◆ **Exercise requirements**
What is the number of lines in the entries below that include the word "along"? Provide the number only.

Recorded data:
=====

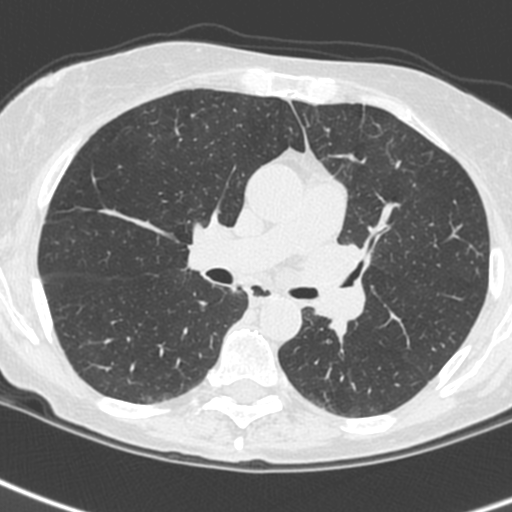
Low-dose screening chest CT, one axial slice. Slice 145 of 242 in the series (ordered by position). 120 kVp. Lung window (W 1500 / L -600 HU). 1.3 mm slice thickness. 512 × 512 image matrix, field of view 284 × 284 mm.
Annotated regions visible in this slice (expert manual segmentation):
- lesion 3 (tumor, upper lobe of left lung): bounding box (x1, y1, x2, y2) in pixels: (299, 240, 367, 328)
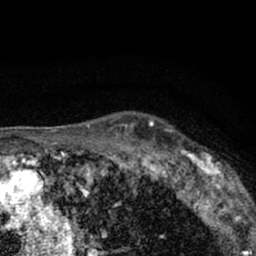
Breast MRI (dynamic contrast-enhanced), one axial slice; position 51 of 66 along the scan axis; cropped to one breast; dynamic contrast-enhanced series, time point 2 of 7 at this slice position (early post-contrast); 1.5 T; TE 3.1 ms, TR 6.4 ms; 2.4 mm slice thickness; 256 × 256 image matrix. Female patient.
Structures marked on this image (semi-automatically segmented with operator editing):
- enhancing-tissue mask used for the functional tumour volume (all voxels passing the contrast-enhancement thresholds inside the analysis volume; usually the tumour): box from (x=179, y=150) to (x=247, y=206) px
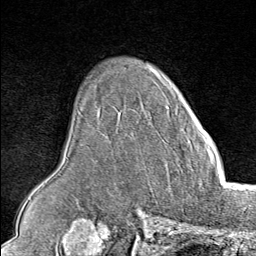
Breast MRI (dynamic contrast-enhanced), one axial slice; position 60 of 80 along the scan axis; cropped to one breast; dynamic contrast-enhanced series, time point 2 of 8 at this slice position (early post-contrast); 1.5 T; TE 1.8 ms, TR 4.3 ms; 256 × 256 image matrix, field of view 180 × 180 mm. Female patient.
Annotated regions visible in this slice (semi-automatically segmented with operator editing):
- enhancing-tissue mask used for the functional tumour volume (all voxels passing the contrast-enhancement thresholds inside the analysis volume; usually the tumour): bounding box [x1, y1, x2, y2] px = [207, 146, 214, 153]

=====

◆ **Output below**
2